- _Excerpts from a dataset_:
Segment Open

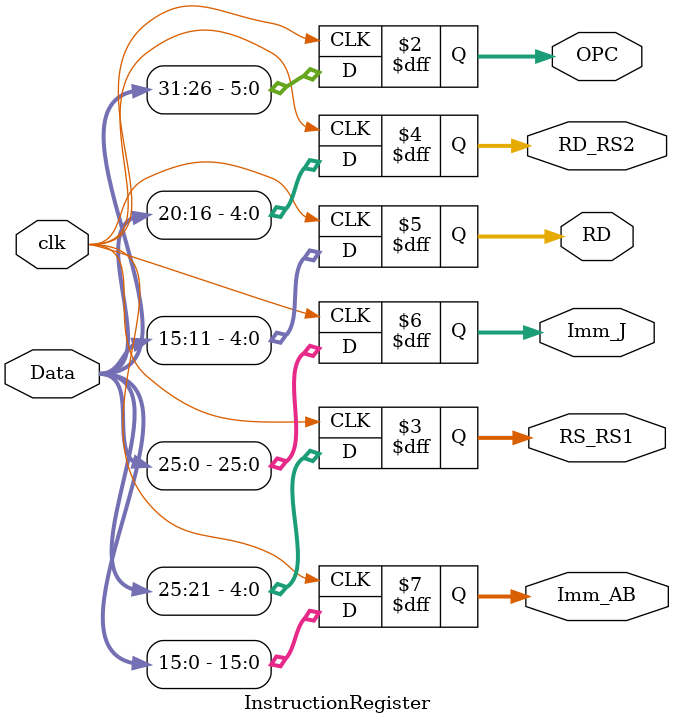
<source format=v>
`timescale 1ns / 1ps

module InstructionRegister(
    output reg[5:0] OPC,
    output reg[4:0] RS_RS1,
    output reg[4:0] RD_RS2,
    output reg[4:0] RD,
    output reg[25:0] Imm_J,     // immediate value for jump
    output reg[15:0] Imm_AB,    // immediate value for ALU or branch
    input [31:0] Data,
    input clk
    );
    always@(posedge clk)
    begin
        OPC <= Data[31:26];
        RS_RS1 <= Data[25:21];
        RD_RS2 <= Data[20:16];
        RD <= Data[15:11];
        Imm_J <= Data[25:0];
        Imm_AB <= Data[15:0];
    end
endmodule

</source>
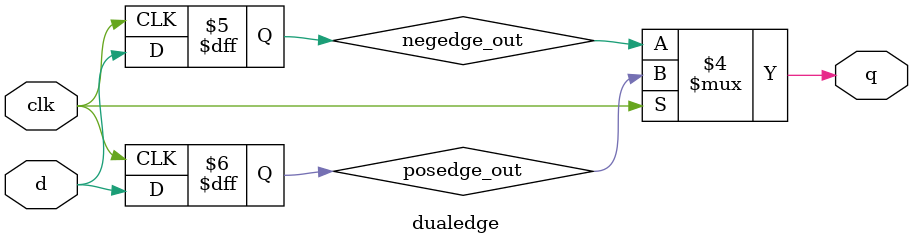
<source format=sv>
module dualedge 
(
  input clk,
  input d,
  output q
);
  
  reg posedge_out;
  reg negedge_out;

  always @(posedge clk) begin
    posedge_out <= d;
  end

  always @(posedge ~clk) begin
    negedge_out <= d;
  end

  assign q = clk ? posedge_out : negedge_out;

endmodule
</source>
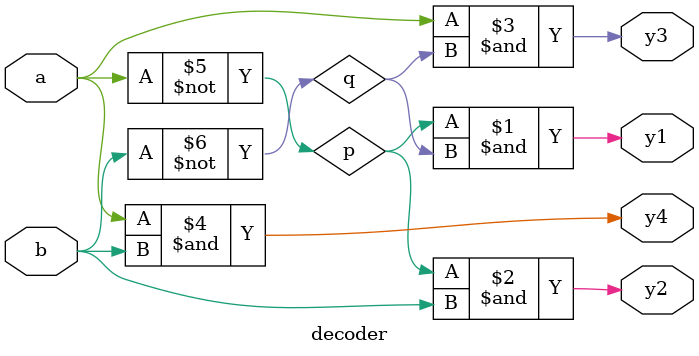
<source format=v>
module decoder(
  input a,b,
  output y1,y2,y3,y4);
  wire p,q;
  not (p,a),(q,b);
  and a1(y1,p,q);
  and a2(y2,p,b);
  and a3(y3,a,q);
  and a4(y4,a,b);
endmodule

</source>
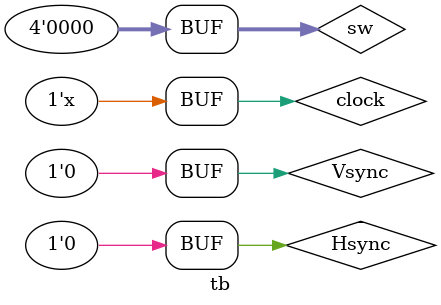
<source format=v>
`timescale 1ns / 1ps

module tb;

    reg clock;
    reg [3:0] sw = 0;
    wire [3:0] an;
    wire [6:0] seg;
    wire [2:0] red;
    wire [2:0] green;
    wire [1:0] blue;
    wire Hsync = 0;
    wire Vsync = 0;
    reg [10:0] counter = 0;

    initial 
        begin
            clock = 0;
        end
    //assign an = 0;
    //assign seg = 0;
    runner runner(
        .clk(clock), .reset(0), .sw(sw), .an(an), .seg(seg), 
        .vgaRed(red), .vgaBlue(blue), .vgaGreen(green), 
        .Hsync(Hsync), .Vsync(Vsync)
    );
    always begin
        #1 clock = ~clock;
        counter = counter + 1;
        if(counter == 997) begin
            $display("%d, %d", an, seg);
            counter = 0;
        end
//        $display("%b, %b, %b, %b", om, os, tm, ts);
        //$display("%d, %d", an, seg);
        
    end
    
//    clk clk(.clk(clock),.rst(0),.Hz1(Hz1),.Hz2(Hz2),.Hz50(Hz50),.greaterThan1Hz(gt1Hz));
    
//    $display("%b, %b, %b, %b",Hz1, Hz2, Hz50, gt1Hz);  
    

//clk clk(.clk(clock),.rst(0),.Hz1(Hz1),.Hz2(Hz2),.Hz50(Hz50),.greaterThan1Hz(gt1Hz));

//always @ (posedge clock)
// $display("%b, %b, %b, %b",Hz1, Hz2, Hz50, gt1Hz);
 

endmodule
</source>
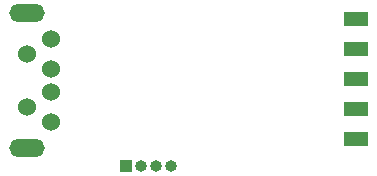
<source format=gbs>
G04 #@! TF.FileFunction,Soldermask,Bot*
%FSLAX46Y46*%
G04 Gerber Fmt 4.6, Leading zero omitted, Abs format (unit mm)*
G04 Created by KiCad (PCBNEW 4.0.2-stable) date 6/19/2017 9:33:45 AM*
%MOMM*%
G01*
G04 APERTURE LIST*
%ADD10C,0.150000*%
%ADD11R,1.000000X1.000000*%
%ADD12O,1.000000X1.000000*%
%ADD13R,2.000000X1.200000*%
%ADD14C,1.524000*%
%ADD15O,3.000000X1.500000*%
G04 APERTURE END LIST*
D10*
D11*
X191516000Y-142113000D03*
D12*
X192786000Y-142113000D03*
X194056000Y-142113000D03*
X195326000Y-142113000D03*
D13*
X210947000Y-129675000D03*
X210947000Y-132215000D03*
X210947000Y-134755000D03*
X210947000Y-137295000D03*
X210947000Y-139835000D03*
D14*
X185166000Y-133874000D03*
X185166000Y-135874000D03*
X185166000Y-131374000D03*
X185166000Y-138374000D03*
X183066000Y-132624000D03*
X183066000Y-137124000D03*
D15*
X183066000Y-129174000D03*
X183066000Y-140574000D03*
M02*

</source>
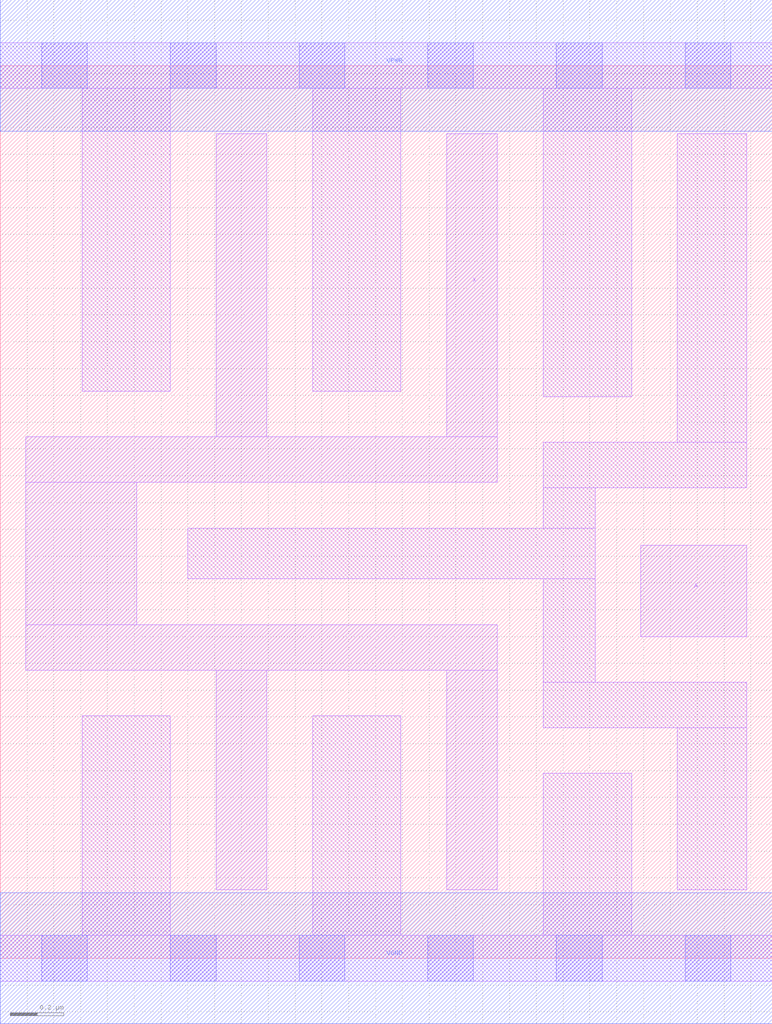
<source format=lef>
# Copyright 2020 The SkyWater PDK Authors
#
# Licensed under the Apache License, Version 2.0 (the "License");
# you may not use this file except in compliance with the License.
# You may obtain a copy of the License at
#
#     https://www.apache.org/licenses/LICENSE-2.0
#
# Unless required by applicable law or agreed to in writing, software
# distributed under the License is distributed on an "AS IS" BASIS,
# WITHOUT WARRANTIES OR CONDITIONS OF ANY KIND, either express or implied.
# See the License for the specific language governing permissions and
# limitations under the License.
#
# SPDX-License-Identifier: Apache-2.0

VERSION 5.7 ;
  NAMESCASESENSITIVE ON ;
  NOWIREEXTENSIONATPIN ON ;
  DIVIDERCHAR "/" ;
  BUSBITCHARS "[]" ;
UNITS
  DATABASE MICRONS 200 ;
END UNITS
MACRO sky130_fd_sc_lp__buf_4
  CLASS CORE ;
  SOURCE USER ;
  FOREIGN sky130_fd_sc_lp__buf_4 ;
  ORIGIN  0.000000  0.000000 ;
  SIZE  2.880000 BY  3.330000 ;
  SYMMETRY X Y R90 ;
  SITE unit ;
  PIN A
    ANTENNAGATEAREA  0.315000 ;
    DIRECTION INPUT ;
    USE SIGNAL ;
    PORT
      LAYER li1 ;
        RECT 2.390000 1.200000 2.785000 1.540000 ;
    END
  END A
  PIN X
    ANTENNADIFFAREA  1.176000 ;
    DIRECTION OUTPUT ;
    USE SIGNAL ;
    PORT
      LAYER li1 ;
        RECT 0.095000 1.075000 1.855000 1.245000 ;
        RECT 0.095000 1.245000 0.510000 1.775000 ;
        RECT 0.095000 1.775000 1.855000 1.945000 ;
        RECT 0.805000 0.255000 0.995000 1.075000 ;
        RECT 0.805000 1.945000 0.995000 3.075000 ;
        RECT 1.665000 0.255000 1.855000 1.075000 ;
        RECT 1.665000 1.945000 1.855000 3.075000 ;
    END
  END X
  PIN VGND
    DIRECTION INOUT ;
    USE GROUND ;
    PORT
      LAYER met1 ;
        RECT 0.000000 -0.245000 2.880000 0.245000 ;
    END
  END VGND
  PIN VPWR
    DIRECTION INOUT ;
    USE POWER ;
    PORT
      LAYER met1 ;
        RECT 0.000000 3.085000 2.880000 3.575000 ;
    END
  END VPWR
  OBS
    LAYER li1 ;
      RECT 0.000000 -0.085000 2.880000 0.085000 ;
      RECT 0.000000  3.245000 2.880000 3.415000 ;
      RECT 0.305000  0.085000 0.635000 0.905000 ;
      RECT 0.305000  2.115000 0.635000 3.245000 ;
      RECT 0.700000  1.415000 2.220000 1.605000 ;
      RECT 1.165000  0.085000 1.495000 0.905000 ;
      RECT 1.165000  2.115000 1.495000 3.245000 ;
      RECT 2.025000  0.085000 2.355000 0.690000 ;
      RECT 2.025000  0.860000 2.785000 1.030000 ;
      RECT 2.025000  1.030000 2.220000 1.415000 ;
      RECT 2.025000  1.605000 2.220000 1.755000 ;
      RECT 2.025000  1.755000 2.785000 1.925000 ;
      RECT 2.025000  2.095000 2.355000 3.245000 ;
      RECT 2.525000  0.255000 2.785000 0.860000 ;
      RECT 2.525000  1.925000 2.785000 3.075000 ;
    LAYER mcon ;
      RECT 0.155000 -0.085000 0.325000 0.085000 ;
      RECT 0.155000  3.245000 0.325000 3.415000 ;
      RECT 0.635000 -0.085000 0.805000 0.085000 ;
      RECT 0.635000  3.245000 0.805000 3.415000 ;
      RECT 1.115000 -0.085000 1.285000 0.085000 ;
      RECT 1.115000  3.245000 1.285000 3.415000 ;
      RECT 1.595000 -0.085000 1.765000 0.085000 ;
      RECT 1.595000  3.245000 1.765000 3.415000 ;
      RECT 2.075000 -0.085000 2.245000 0.085000 ;
      RECT 2.075000  3.245000 2.245000 3.415000 ;
      RECT 2.555000 -0.085000 2.725000 0.085000 ;
      RECT 2.555000  3.245000 2.725000 3.415000 ;
  END
END sky130_fd_sc_lp__buf_4

</source>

Segment Closed

- _To-do item_: Find the word "green" in the entries above and gather every line that holds it.

- _Expected answer_:
    wire [2:0] green;
        .vgaRed(red), .vgaBlue(blue), .vgaGreen(green), 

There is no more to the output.